== What is expected ==
Copy out every line of the records below word for word, leaving out the pictures.

== Data excerpts ==
----

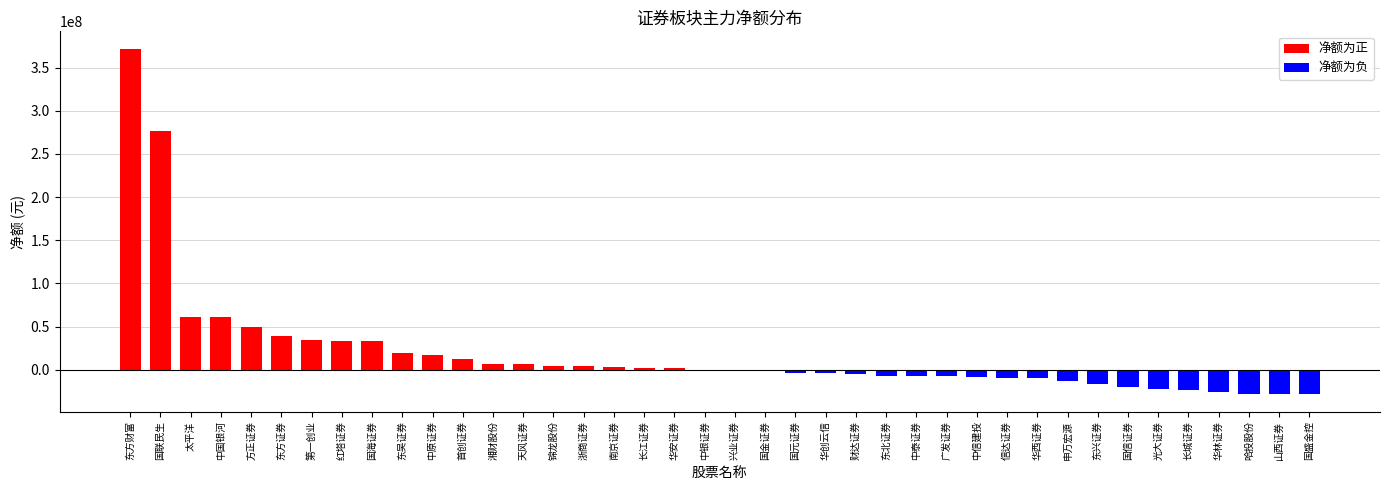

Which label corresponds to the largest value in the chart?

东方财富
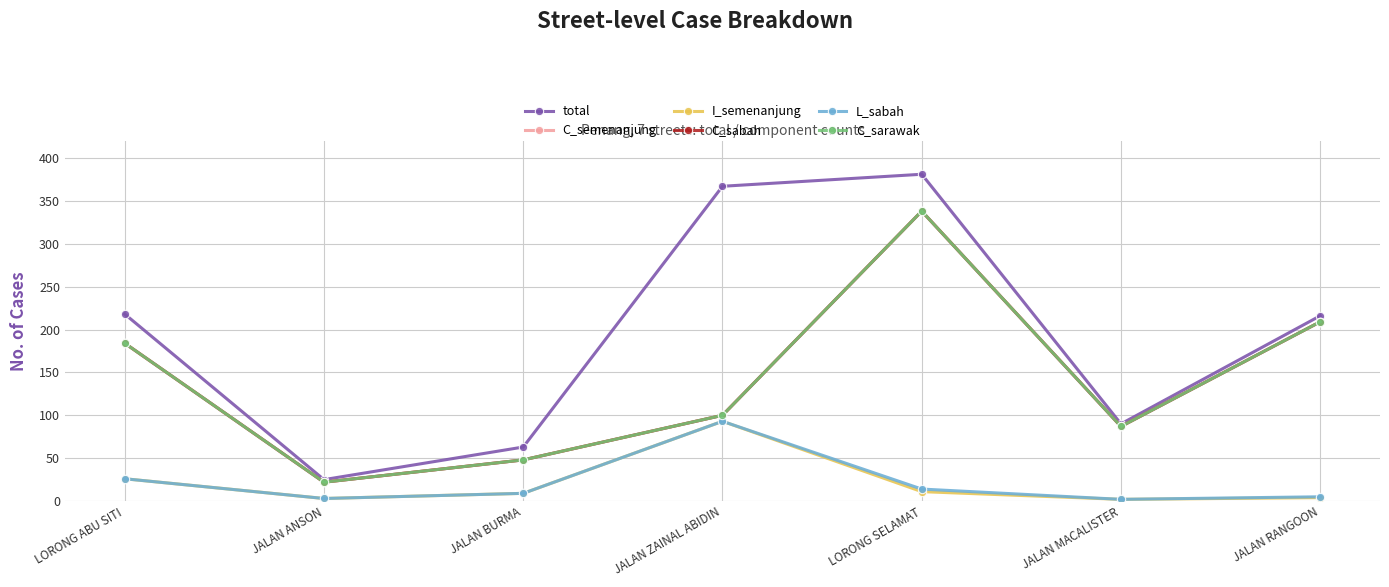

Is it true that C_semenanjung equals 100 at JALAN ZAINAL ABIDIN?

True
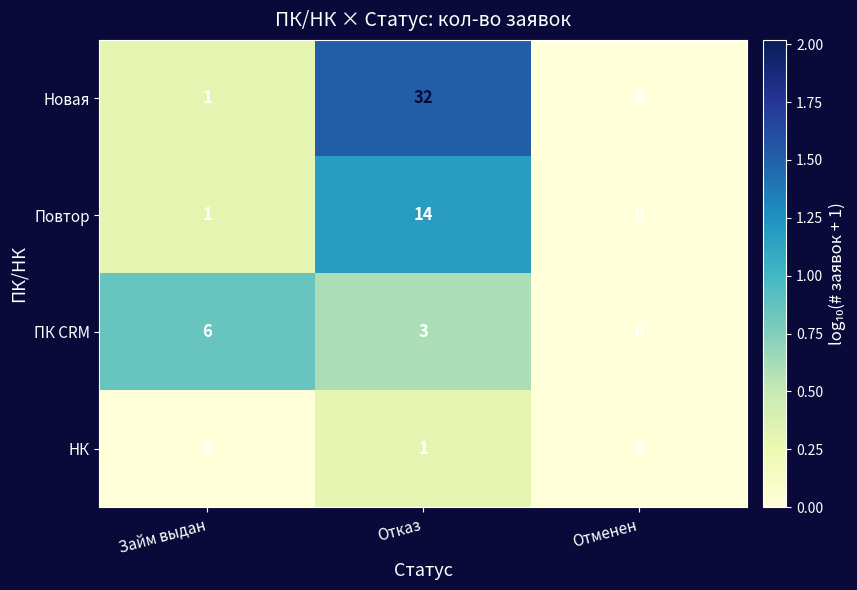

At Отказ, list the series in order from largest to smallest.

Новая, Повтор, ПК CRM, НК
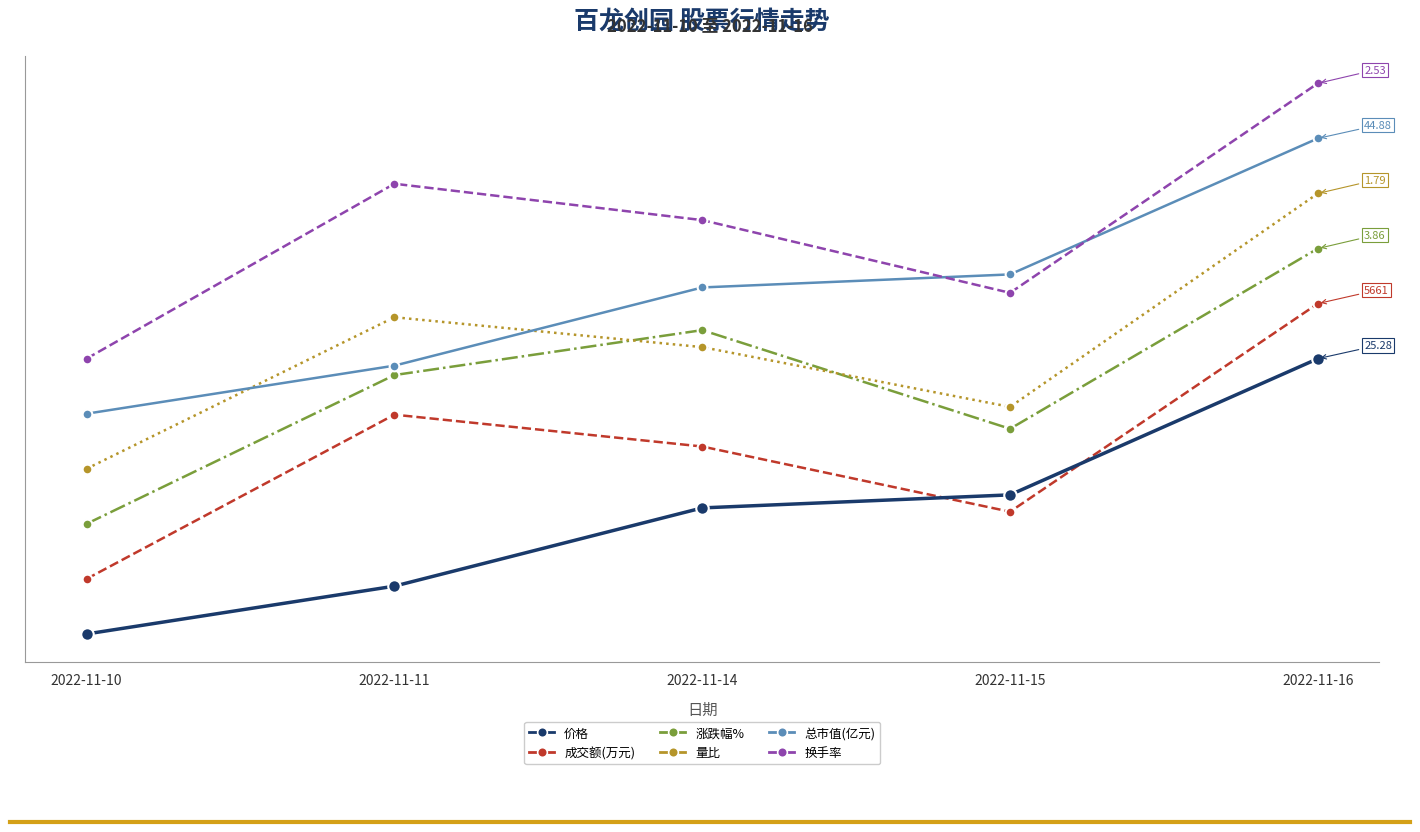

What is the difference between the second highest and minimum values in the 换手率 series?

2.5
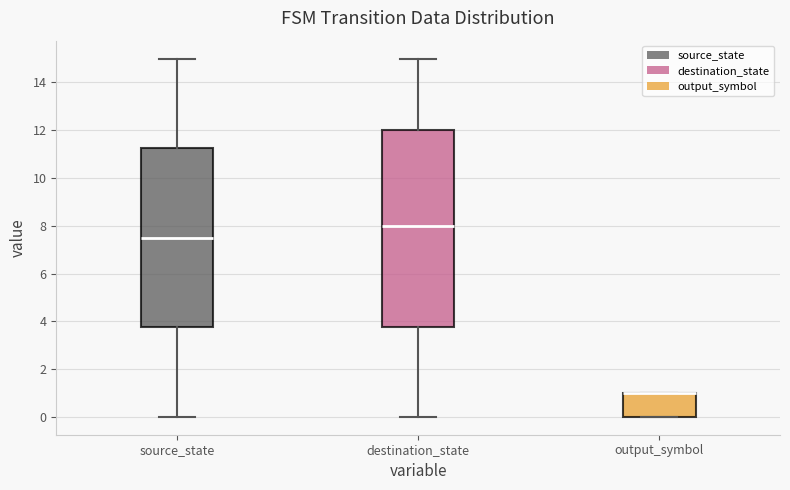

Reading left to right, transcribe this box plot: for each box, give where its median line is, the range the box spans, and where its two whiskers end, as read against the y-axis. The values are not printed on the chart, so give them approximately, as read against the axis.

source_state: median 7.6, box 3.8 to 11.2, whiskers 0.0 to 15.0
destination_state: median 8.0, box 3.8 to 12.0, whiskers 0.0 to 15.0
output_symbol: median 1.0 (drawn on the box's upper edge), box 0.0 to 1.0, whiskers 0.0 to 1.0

----

== Answer for the task ==
Which label corresponds to the largest value in the chart?

东方财富

Is it true that C_semenanjung equals 100 at JALAN ZAINAL ABIDIN?

True

At Отказ, list the series in order from largest to smallest.

Новая, Повтор, ПК CRM, НК

What is the difference between the second highest and minimum values in the 换手率 series?

2.5

Reading left to right, transcribe this box plot: for each box, give where its median line is, the range the box spans, and where its two whiskers end, as read against the y-axis. The values are not printed on the chart, so give them approximately, as read against the axis.

source_state: median 7.6, box 3.8 to 11.2, whiskers 0.0 to 15.0
destination_state: median 8.0, box 3.8 to 12.0, whiskers 0.0 to 15.0
output_symbol: median 1.0 (drawn on the box's upper edge), box 0.0 to 1.0, whiskers 0.0 to 1.0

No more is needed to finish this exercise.